# Derivatives

## Definition
Put simply, a derivative is the rate of change in a function with respect to changes in its arguments. Derivatives can tell us how rapidly a loss function would increase or decrease were we to increase or decrease each parameter by an infinitesimally small amount.

## Formal Definition
Formally, for functions f: ℝ → ℝ, that map from scalars to scalars, the derivative of f at a point x is defined as:

f'(x) = lim(h→0) [f(x + h) - f(x)] $/$ h

This term on the right hand side is called a limit and it tells us what happens to the value of an expression as a specified variable approaches a particular value. This limit tells us what the ratio between a perturbation h and the change in the function value f(x + h) - f(x) converges to as we shrink its size to zero.

## Differentiability
When f'(x) exists, f is said to be differentiable at x; and when f'(x) exists for all x on a set, e.g., the interval [a, b], we say that f is differentiable on this set. Not all functions are differentiable, including many that we wish to optimize, such as accuracy and the area under the receiving operating characteristic (AUC). However, because computing the derivative of the loss is a crucial step in nearly all algorithms for training deep neural networks, we often optimize a differentiable surrogate instead.

## Interpretation
We can interpret the derivative f'(x) as the instantaneous rate of change of f(x) with respect to x. Let's develop some intuition with an example. Define u = f(x) = 3x² - 4x.

In [3]:
import numpy as np

In [1]:
def f(x):
    return 2*x**2 - 4*x

# setting x = 1, we see that (f(1+h)-f(1))/h approaches 2 as h approaches 0

In [4]:
for h in 10.0**np.arange(-1, -6, -1):
    print(f'h={h:.5f}, numerical limit={(f(1+h)-f(1))/h:.5f}')

h=0.10000, numerical limit=0.20000
h=0.01000, numerical limit=0.02000
h=0.00100, numerical limit=0.00200
h=0.00010, numerical limit=0.00020
h=0.00001, numerical limit=0.00002


## Notation Conventions
There are several equivalent notational conventions for derivatives. Given y = f(x), the following expressions are equivalent:

f'(x) = y' = dy/dx = df/dx = d/dx f(x) = D f(x) = Dₓ f(x),

where the symbols d/dx and D are differentiation operators.

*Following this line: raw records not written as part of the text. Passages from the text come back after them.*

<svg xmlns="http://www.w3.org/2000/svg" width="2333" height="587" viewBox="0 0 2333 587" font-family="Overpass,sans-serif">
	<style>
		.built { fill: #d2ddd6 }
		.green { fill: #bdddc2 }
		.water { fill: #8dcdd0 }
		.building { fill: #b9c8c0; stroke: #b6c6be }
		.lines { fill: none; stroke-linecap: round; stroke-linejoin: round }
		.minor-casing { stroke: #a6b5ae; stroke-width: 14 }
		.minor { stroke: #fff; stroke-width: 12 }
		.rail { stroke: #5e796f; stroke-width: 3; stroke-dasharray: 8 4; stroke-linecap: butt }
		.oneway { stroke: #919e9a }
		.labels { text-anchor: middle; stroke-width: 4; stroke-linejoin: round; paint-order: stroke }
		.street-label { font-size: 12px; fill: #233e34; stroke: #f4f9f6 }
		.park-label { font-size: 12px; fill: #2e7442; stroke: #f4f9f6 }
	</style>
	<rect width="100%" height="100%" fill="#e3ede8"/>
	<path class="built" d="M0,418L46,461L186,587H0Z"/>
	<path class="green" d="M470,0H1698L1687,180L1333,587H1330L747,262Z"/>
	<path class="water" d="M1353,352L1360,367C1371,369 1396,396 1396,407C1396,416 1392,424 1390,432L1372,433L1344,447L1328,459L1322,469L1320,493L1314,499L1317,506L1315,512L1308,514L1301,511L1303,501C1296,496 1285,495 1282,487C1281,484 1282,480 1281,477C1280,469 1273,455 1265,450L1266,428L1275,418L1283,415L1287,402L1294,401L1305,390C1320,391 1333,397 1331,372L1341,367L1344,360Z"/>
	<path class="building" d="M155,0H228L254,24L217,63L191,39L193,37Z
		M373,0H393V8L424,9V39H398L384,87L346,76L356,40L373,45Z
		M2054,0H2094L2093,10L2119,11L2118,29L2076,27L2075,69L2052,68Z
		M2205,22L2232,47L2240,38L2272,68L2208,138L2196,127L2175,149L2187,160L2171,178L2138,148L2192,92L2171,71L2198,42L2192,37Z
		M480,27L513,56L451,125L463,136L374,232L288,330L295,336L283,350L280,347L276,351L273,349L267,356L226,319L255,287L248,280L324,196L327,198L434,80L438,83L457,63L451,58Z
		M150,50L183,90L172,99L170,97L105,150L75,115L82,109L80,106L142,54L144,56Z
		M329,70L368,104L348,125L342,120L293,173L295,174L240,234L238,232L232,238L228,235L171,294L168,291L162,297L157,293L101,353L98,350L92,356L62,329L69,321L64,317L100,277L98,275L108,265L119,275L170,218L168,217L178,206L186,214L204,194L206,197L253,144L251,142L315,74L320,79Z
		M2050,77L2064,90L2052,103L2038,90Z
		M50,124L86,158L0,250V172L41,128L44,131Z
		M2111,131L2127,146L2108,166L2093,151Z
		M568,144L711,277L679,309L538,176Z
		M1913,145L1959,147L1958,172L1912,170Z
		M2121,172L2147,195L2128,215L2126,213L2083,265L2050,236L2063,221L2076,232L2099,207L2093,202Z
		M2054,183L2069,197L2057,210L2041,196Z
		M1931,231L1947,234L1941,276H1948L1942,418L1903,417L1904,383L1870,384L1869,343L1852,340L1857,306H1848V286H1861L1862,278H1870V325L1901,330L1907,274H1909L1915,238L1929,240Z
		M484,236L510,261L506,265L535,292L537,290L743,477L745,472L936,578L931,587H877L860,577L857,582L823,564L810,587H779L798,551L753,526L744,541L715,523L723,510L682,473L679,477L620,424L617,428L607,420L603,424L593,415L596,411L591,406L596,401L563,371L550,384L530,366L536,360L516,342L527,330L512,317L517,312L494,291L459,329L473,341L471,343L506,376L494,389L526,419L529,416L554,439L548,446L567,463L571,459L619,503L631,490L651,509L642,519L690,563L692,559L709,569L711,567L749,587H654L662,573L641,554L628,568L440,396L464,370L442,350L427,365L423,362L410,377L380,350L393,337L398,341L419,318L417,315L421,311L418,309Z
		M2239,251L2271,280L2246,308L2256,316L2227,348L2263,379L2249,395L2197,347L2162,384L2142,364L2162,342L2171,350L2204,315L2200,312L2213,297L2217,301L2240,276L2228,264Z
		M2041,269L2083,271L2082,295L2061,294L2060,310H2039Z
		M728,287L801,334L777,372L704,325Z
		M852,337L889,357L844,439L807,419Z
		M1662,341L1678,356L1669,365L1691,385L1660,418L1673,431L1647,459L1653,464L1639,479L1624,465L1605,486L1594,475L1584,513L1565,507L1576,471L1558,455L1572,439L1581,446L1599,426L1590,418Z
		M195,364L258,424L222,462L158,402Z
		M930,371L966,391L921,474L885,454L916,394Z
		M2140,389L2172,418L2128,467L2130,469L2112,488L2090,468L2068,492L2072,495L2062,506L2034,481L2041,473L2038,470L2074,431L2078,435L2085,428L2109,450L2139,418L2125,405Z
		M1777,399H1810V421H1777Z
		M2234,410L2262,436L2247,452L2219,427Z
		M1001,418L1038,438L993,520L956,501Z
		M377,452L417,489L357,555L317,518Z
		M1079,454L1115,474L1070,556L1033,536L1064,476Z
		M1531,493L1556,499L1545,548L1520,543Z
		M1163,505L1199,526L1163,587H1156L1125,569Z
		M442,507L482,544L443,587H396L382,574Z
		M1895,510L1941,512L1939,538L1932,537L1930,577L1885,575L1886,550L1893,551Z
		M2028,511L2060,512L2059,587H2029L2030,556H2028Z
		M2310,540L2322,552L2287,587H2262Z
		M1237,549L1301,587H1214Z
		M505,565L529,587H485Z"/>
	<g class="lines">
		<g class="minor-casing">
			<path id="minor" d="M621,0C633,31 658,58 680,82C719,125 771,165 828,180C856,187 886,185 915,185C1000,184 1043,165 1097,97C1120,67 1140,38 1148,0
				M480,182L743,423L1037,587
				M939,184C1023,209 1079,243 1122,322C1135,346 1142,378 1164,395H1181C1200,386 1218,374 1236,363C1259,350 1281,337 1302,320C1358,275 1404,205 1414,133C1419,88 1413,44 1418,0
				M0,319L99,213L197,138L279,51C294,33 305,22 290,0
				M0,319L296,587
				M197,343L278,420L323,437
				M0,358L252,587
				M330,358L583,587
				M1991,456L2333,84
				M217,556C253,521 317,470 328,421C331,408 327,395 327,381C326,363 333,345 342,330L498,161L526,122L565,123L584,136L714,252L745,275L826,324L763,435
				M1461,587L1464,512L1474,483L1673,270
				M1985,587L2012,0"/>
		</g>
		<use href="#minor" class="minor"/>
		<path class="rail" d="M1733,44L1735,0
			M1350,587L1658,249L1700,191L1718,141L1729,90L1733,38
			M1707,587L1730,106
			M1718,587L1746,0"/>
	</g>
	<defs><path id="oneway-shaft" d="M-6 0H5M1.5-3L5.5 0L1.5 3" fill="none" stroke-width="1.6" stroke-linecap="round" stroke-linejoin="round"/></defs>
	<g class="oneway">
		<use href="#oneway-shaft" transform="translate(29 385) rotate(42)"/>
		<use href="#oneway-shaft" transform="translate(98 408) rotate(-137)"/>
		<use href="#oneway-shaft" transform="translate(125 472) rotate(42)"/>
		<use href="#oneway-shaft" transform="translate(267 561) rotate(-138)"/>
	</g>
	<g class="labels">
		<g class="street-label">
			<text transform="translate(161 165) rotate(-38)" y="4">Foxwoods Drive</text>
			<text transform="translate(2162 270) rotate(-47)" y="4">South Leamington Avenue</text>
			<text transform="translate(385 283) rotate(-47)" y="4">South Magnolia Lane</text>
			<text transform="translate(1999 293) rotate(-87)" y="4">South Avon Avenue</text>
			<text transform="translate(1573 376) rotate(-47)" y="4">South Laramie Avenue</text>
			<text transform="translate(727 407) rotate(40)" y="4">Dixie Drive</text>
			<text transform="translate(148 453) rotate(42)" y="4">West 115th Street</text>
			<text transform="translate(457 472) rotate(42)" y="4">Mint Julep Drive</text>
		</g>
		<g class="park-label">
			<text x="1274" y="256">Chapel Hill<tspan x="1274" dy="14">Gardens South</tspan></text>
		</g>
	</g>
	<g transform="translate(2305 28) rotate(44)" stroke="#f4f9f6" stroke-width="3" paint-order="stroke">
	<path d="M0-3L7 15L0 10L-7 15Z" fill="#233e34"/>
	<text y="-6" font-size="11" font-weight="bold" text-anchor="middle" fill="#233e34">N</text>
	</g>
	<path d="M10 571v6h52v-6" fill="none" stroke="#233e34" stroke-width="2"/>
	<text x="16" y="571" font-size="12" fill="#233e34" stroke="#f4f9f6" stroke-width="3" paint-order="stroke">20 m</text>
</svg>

## Common Function Derivatives
Below, we present the derivatives of some common functions:

d/dx C = 0 for any constant C
d/dx xⁿ = n xⁿ⁻¹ for n ≠ 0
d/dx eˣ = eˣ
d/dx ln x = 1/x

## Differentiation Rules
Functions composed from differentiable functions are often themselves differentiable. The following rules come in handy for working with compositions of any differentiable functions f and g, and constant C:

d/dx [C · f(x)] = C · d/dx f(x)                    (Constant multiple rule)
d/dx [f(x) + g(x)] = d/dx f(x) + d/dx g(x)        (Sum rule)
d/dx [f(x) · g(x)] = f(x) · d/dx g(x) + g(x) · d/dx f(x)  (Product rule)
d/dx [f(x) / g(x)] = [g(x) · d/dx f(x) - f(x) · d/dx g(x)] / g²(x)  (Quotient rule)

## Example Application
Using this, we can apply the rules to find the derivative of 3x² - 4x via:

d/dx [3x² - 4x] = 3 · d/dx x² - 4 · d/dx x = 6x - 4.

Plugging in x = 1 shows that, indeed, the derivative equals 2 at this location. Note that derivatives tell us the slope of a function at a particular location.